¿De verdad que no tenéis nada procrastinado? Pero, hombre, por favor, no
me digáis eso que me hacéis coger complejos. Yo tengo procrastinado casi todo,
y es por culpa mía: esa costumbre maldita de llegar siempre tarde a las cosas.
¿Ya vais cogiendo el hilo?
N. está leyendo una novela de Eva García Sáenz; en ella resulta que
alguien tiene procrastinado algo y lo expresa. N. acude a mí para que le aclare
qué es eso de procrastinado. Me quedo como atolondrado: es la primera vez que
oigo (o al menos que escucho) tal palabro. Me dan ganas de soltar cualquier
improperio contra la escritora por acudir a usos tan raros. Me lo pienso y
añado unos segundos de silencio.
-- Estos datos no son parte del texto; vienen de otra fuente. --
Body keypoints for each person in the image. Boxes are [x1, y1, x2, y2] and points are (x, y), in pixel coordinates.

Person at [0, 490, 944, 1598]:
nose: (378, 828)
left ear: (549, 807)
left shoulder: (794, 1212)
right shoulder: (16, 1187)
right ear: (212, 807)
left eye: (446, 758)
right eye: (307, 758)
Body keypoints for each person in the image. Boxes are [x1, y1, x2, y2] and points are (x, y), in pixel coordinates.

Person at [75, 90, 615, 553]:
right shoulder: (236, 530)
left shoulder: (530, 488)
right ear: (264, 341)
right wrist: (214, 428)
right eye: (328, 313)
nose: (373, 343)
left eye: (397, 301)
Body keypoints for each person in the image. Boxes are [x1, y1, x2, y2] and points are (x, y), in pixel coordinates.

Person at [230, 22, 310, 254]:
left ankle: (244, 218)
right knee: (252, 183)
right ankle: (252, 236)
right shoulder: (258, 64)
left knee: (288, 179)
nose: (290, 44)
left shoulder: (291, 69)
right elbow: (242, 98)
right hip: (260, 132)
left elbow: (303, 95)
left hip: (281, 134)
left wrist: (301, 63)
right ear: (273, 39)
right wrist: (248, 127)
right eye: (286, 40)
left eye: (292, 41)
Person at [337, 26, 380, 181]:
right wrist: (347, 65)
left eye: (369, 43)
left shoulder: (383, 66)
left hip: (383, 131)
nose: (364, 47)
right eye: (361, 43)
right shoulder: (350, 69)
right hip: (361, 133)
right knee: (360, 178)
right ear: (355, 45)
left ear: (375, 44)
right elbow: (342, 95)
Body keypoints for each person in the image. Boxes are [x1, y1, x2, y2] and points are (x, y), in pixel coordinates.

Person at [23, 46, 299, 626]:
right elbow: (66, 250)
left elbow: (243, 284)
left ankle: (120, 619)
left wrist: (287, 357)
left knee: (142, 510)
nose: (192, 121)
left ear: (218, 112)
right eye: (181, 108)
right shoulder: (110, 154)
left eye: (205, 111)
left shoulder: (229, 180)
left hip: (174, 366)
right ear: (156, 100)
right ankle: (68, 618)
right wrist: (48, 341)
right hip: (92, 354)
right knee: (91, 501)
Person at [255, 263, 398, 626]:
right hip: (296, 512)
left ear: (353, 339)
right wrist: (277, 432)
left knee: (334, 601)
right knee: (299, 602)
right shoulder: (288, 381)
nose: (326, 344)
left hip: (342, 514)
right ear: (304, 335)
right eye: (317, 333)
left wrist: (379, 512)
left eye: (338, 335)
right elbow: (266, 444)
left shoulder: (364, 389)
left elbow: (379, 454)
Decidimos buscar en el diccionario, por mi
parte con la esperanza de que no exista tal entrada.
Pero ejerzo mi curiosidad y mi inercia de filólogo y de lector, e inicio
la búsqueda etimológica. Enseguida aparecen las primeras pistas: “pro”, “cras”,
prefijo y adverbio latinos de uso frecuente. Lo demás ya casi se nos da por
añadidura. A pesar de todo, me acerco al diccionario y completo. Sí que existe
la palabra; es mi ignorancia la que me deja en mal lugar. Procrastinar:
diferir, aplazar. Claro, ahora parece evidente y sencillo. Qué brutito yo. A
partir de ahí, procrastinación, procrastinado…
Me sucede con alguna frecuencia: el vocabulario ni está ni va a estar
nunca en mi cabeza; tan solo vivirá en mí un tanto por ciento reducido del
mismo.
Y, una vez aclarados la etimología y el significado de la palabrita,
empiezo a jugar con ella. La oigo sonar en su expresión fonética como si
estuvieran asándose las castañas en estos días de principios de noviembre.
Saltan y saltan, y quedan procrastinadas para servir de alimento un rato más
tarde. Casi me saltan encima las chispas de las erres y del agudo. Me gusta la
sonoridad de tanta erre, aunque no las veo rodando sino saltando y golpeando
contra objetos sólidos. Y al final, ¡plas!, costalazo y golpe seco: ¡procrastinar!
Estoy oyendo y viendo un fenómeno parecido al gratinado en su última fase.
Como entra a formar parte de mi vocabulario, quiero buscarle amistades y
la emparejo con sus sinónimos, esos que me son más familiares. A los que la
definen añado alguno más: dilatar, retardar, posponer, demorar, atrasar… No la
miran con muy buenos ojos sus compañeras, quizá por ese aire arrogante que
destila. Pero poco a poco se harán al roce. Y, ya se sabe, el roce hace el
cariño.
Me intereso después por aquellas tareas que yo pueda tener
procrastinadas y cuáles pueden ser más apropiadas para el ejercicio de la
procrastinación, que casi me hace revivir un ejercicio religioso largo de
cristianización o algo así. Y así ya tengo una pequeña familia léxica que me
evoca todo aquello que no debería dejar para más tarde y todo lo que puede
esperar. Y me vienen a la mente las expresiones que me aconsejan ambas cosas:
“No dejes para mañana lo que puedas hacer hoy” o “El cielo puede esperar”, e
incluso aquella otra más desinhibida que reza así: “¿Para qué hacerlo hoy si lo
puedo hacer mañana?”.
El caso es que me enredo y me siento en el rincón de pensar, en el que
tengo una mesa con tantas y tantas ideas, que andan siempre procrastinadas y
nunca terminan de procrastinarse. Porque, si bien se mira, el mundo está
procrastinado y no sabemos quién lo procrastinará. Pero bien sabemos que el
procrastinador que lo procrastine buen procrastindador será.
Yo, ahora mismo, ando de procrastinación un poco hasta el gorro, para
qué voy a mentir. Así que me retiraré del barullo y ya veré la forma de
procrastinar menos y de espabilar más.